### [EXERCISE DATA]
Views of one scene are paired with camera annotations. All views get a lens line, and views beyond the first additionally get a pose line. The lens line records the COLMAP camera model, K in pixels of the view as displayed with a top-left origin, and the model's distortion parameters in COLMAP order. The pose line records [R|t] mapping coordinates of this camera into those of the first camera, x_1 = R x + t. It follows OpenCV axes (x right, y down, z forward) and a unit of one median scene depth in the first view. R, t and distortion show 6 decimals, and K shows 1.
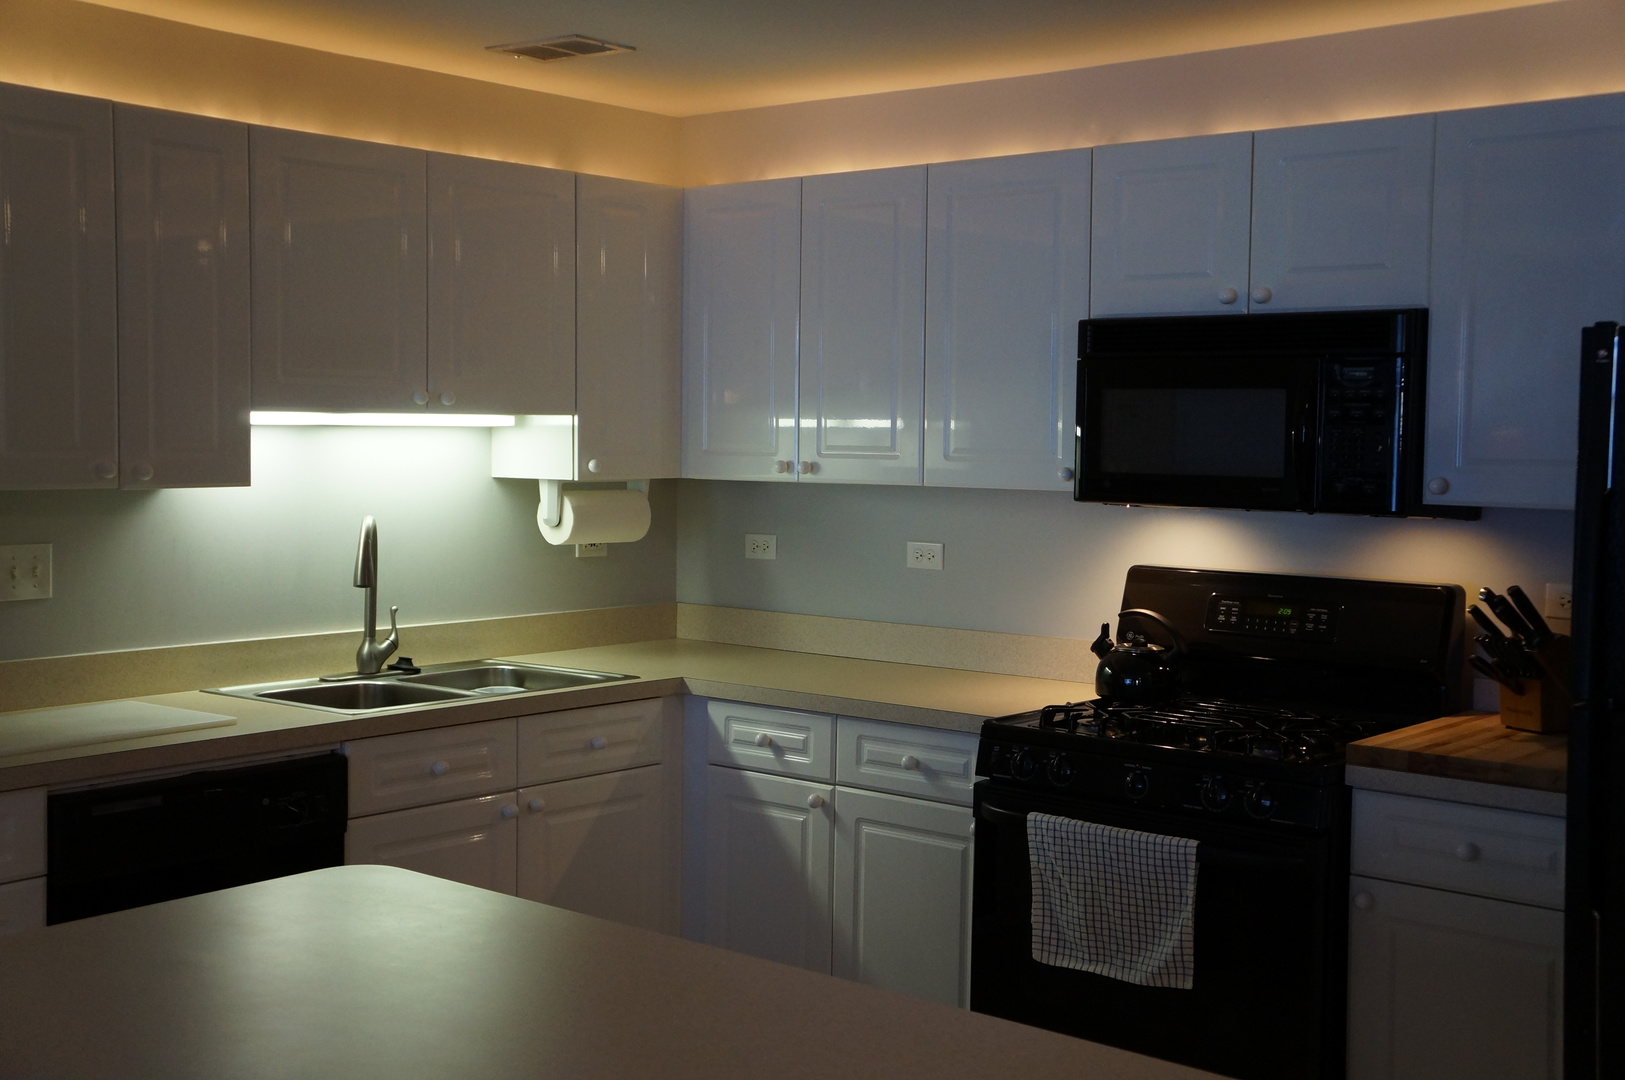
lens RADIAL K [[1962.1, 0, 815.4], [0, 1962.1, 541.8], [0, 0, 1]] dist [0.099665, 0.000000]
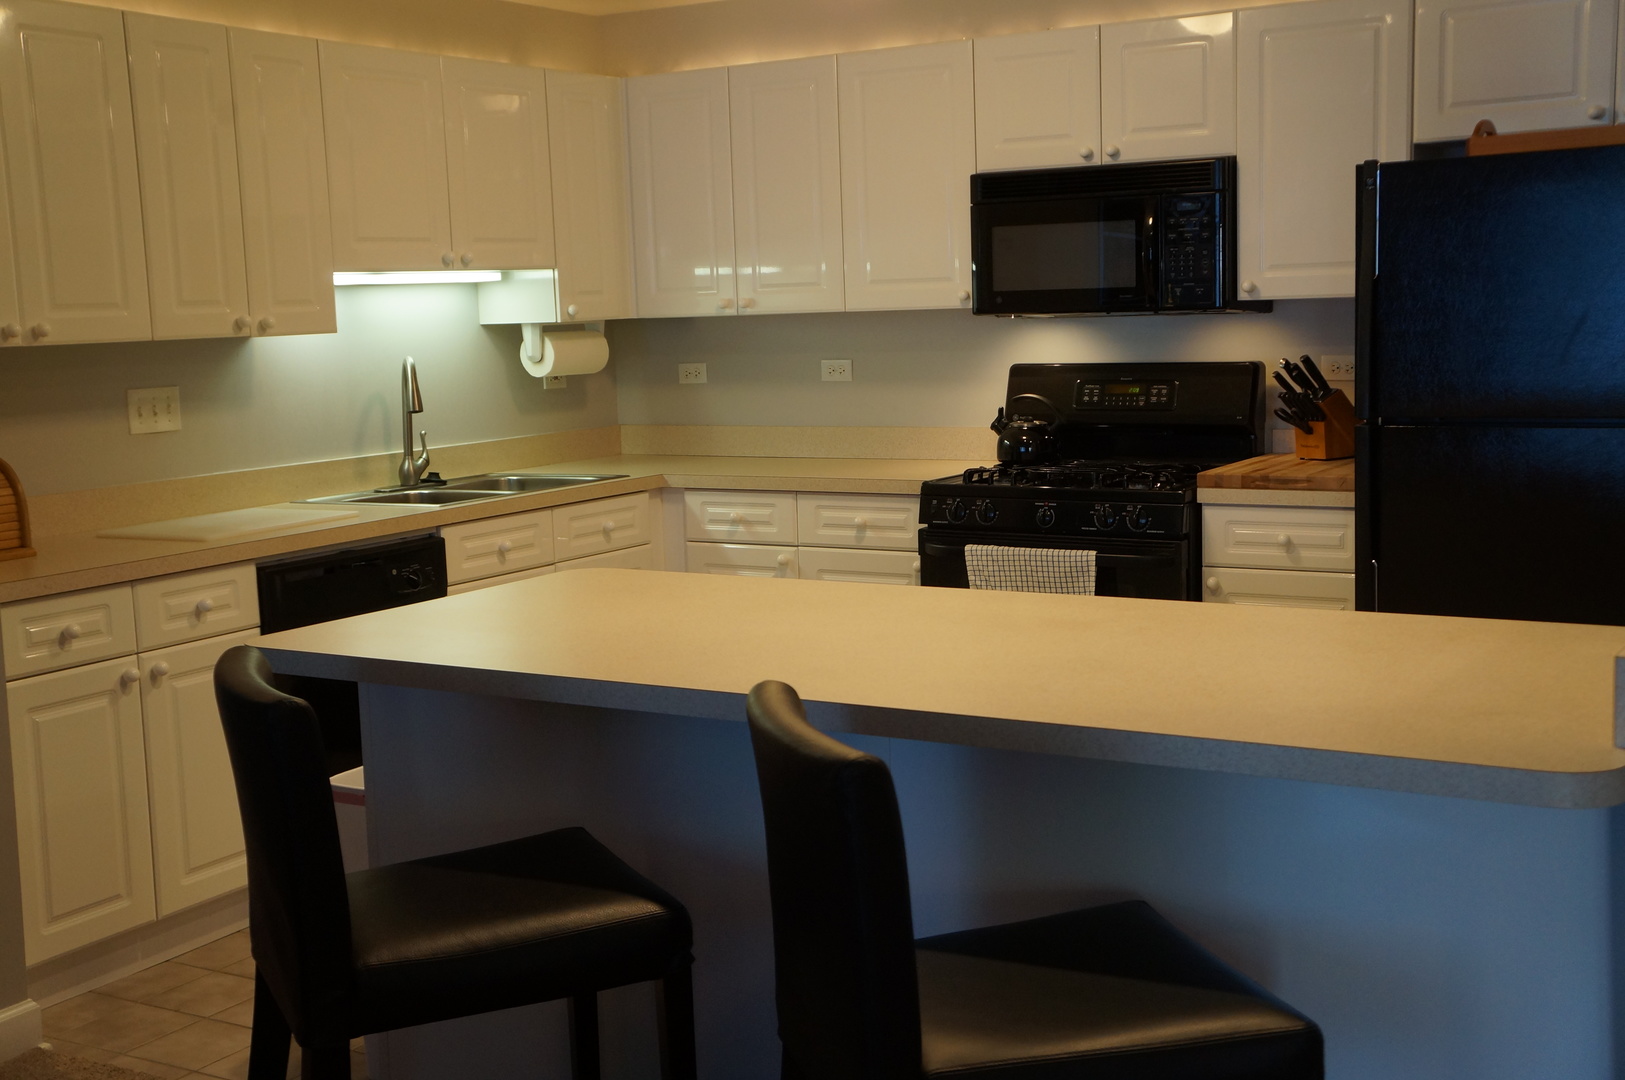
lens RADIAL K [[1962.1, 0, 810.2], [0, 1962.1, 537.9], [0, 0, 1]] dist [0.099665, 0.000000]
pose [[0.988301, -0.063630, 0.138605, -0.170387], [0.054554, 0.996170, 0.068328, 0.032282], [-0.142422, -0.059967, 0.987988, -0.292788]]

### [WHAT YOU SHOULD DO]
Please leave the images out and retype the rest of the material exactly.

### [COMPLETED TASK]
Views of one scene are paired with camera annotations. All views get a lens line, and views beyond the first additionally get a pose line. The lens line records the COLMAP camera model, K in pixels of the view as displayed with a top-left origin, and the model's distortion parameters in COLMAP order. The pose line records [R|t] mapping coordinates of this camera into those of the first camera, x_1 = R x + t. It follows OpenCV axes (x right, y down, z forward) and a unit of one median scene depth in the first view. R, t and distortion show 6 decimals, and K shows 1.
lens RADIAL K [[1962.1, 0, 815.4], [0, 1962.1, 541.8], [0, 0, 1]] dist [0.099665, 0.000000]
lens RADIAL K [[1962.1, 0, 810.2], [0, 1962.1, 537.9], [0, 0, 1]] dist [0.099665, 0.000000]
pose [[0.988301, -0.063630, 0.138605, -0.170387], [0.054554, 0.996170, 0.068328, 0.032282], [-0.142422, -0.059967, 0.987988, -0.292788]]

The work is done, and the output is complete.